Artefact (4.5/5) scores higher overall, but "better" depends on your use case. Artefact is better for large enterprises and major consumer brands seeking industrial-scale ML adoption and data strategy. Keyrus is better for international enterprises seeking a global data and AI consulting partner with industrial-AI implementation experience.
How do Artefact and Keyrus differ in pricing?
Artefact uses t&m, retainer pricing with a minimum engagement of $50K+. Keyrus uses t&m, retainer pricing with a minimum engagement of $50K+. Neither firm publishes a full rate card; a discovery call is required for project-specific quotes.
Which is better for enterprise: Artefact or Keyrus?
Keyrus is the larger team and typically the better enterprise-scale choice. For very large programmes, verify team size and compliance coverage directly with each agency before shortlisting.
What are the main differences between Artefact and Keyrus?

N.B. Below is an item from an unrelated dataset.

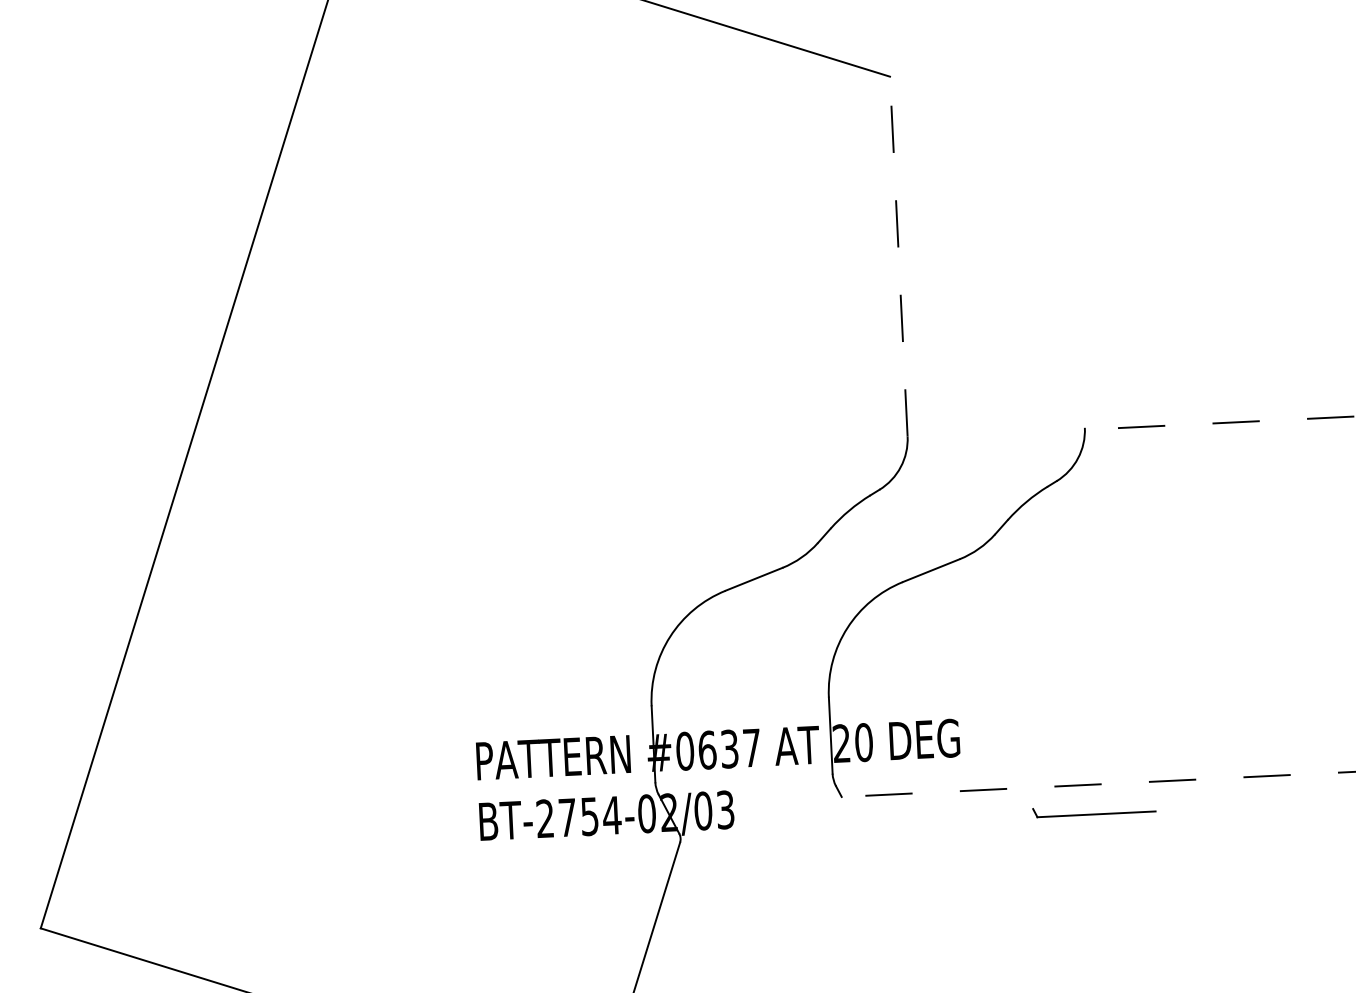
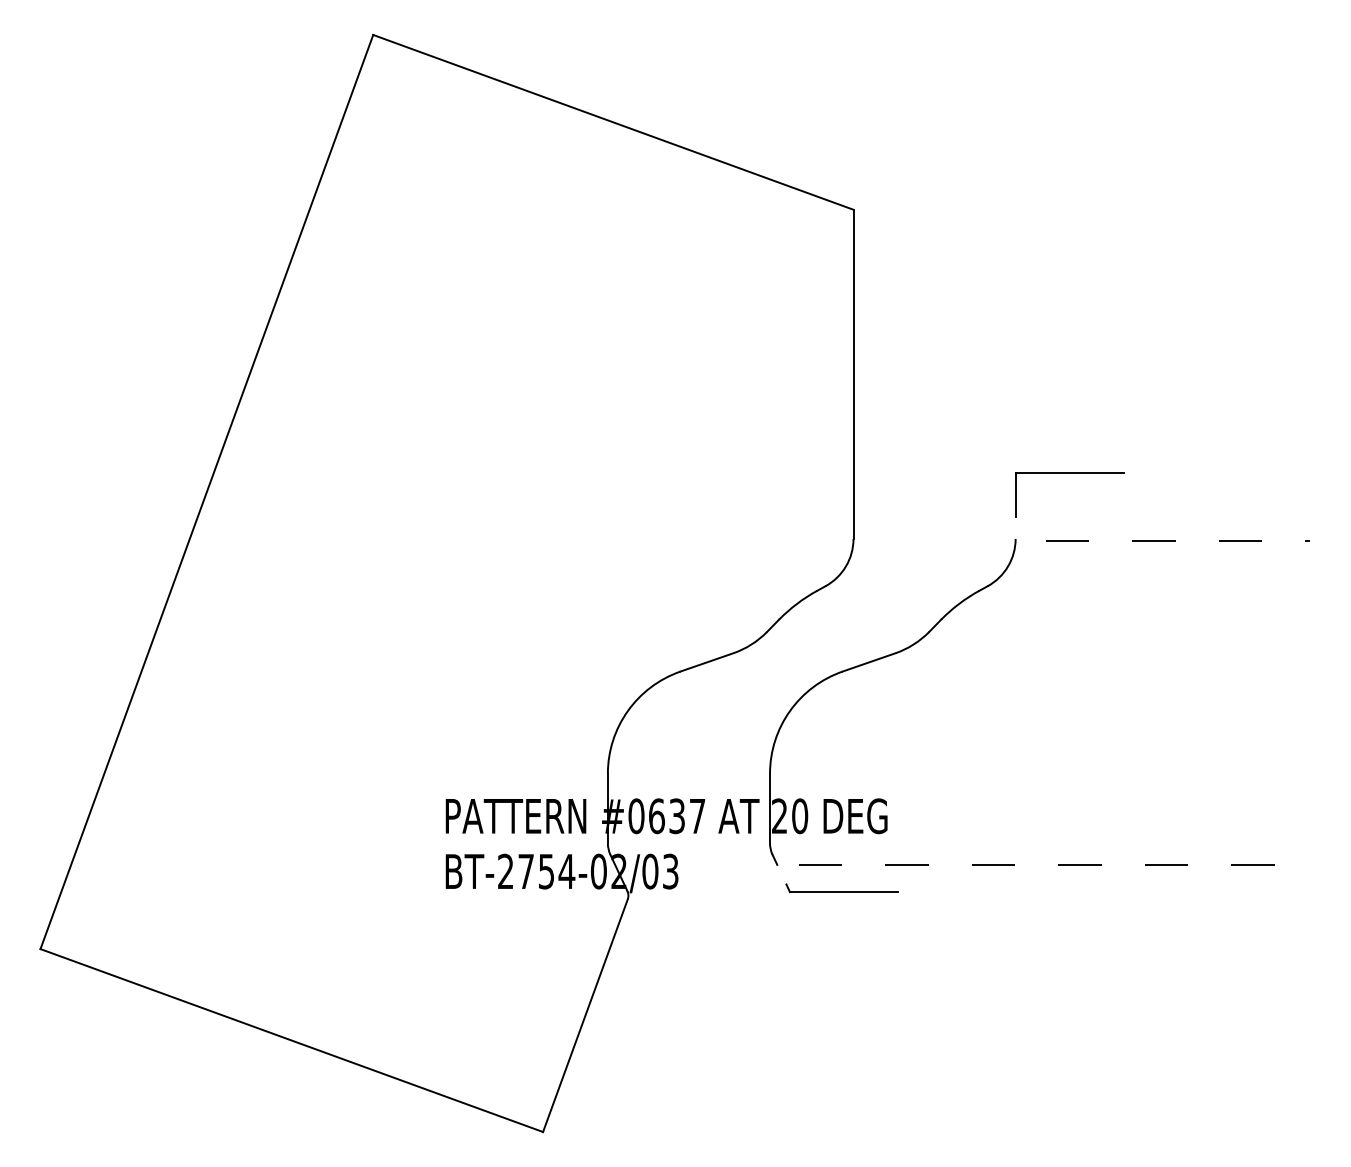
line: (898, 256) -> (853, 374), dashed -> solid
part: (1140, 353) -> (1069, 473), added
part: (1093, 810) -> (841, 888), moved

Artefact's primary differentiator is: enterprise ml at 1,500-consultant scale across 26 countries — strategy, deployment, and ai factory in one firm. Keyrus's primary differentiator is: from experimental ai to industrial ai — consulting group specialising in productionising ml for large organisations. They also differ in team size (1,500 vs 3,500+), minimum engagement ($50K+ vs $50K+), and primary industries served (retail, healthcare vs financial, retail).
Last reviewed: July 2026. Verify all details directly with each agency before making a decision.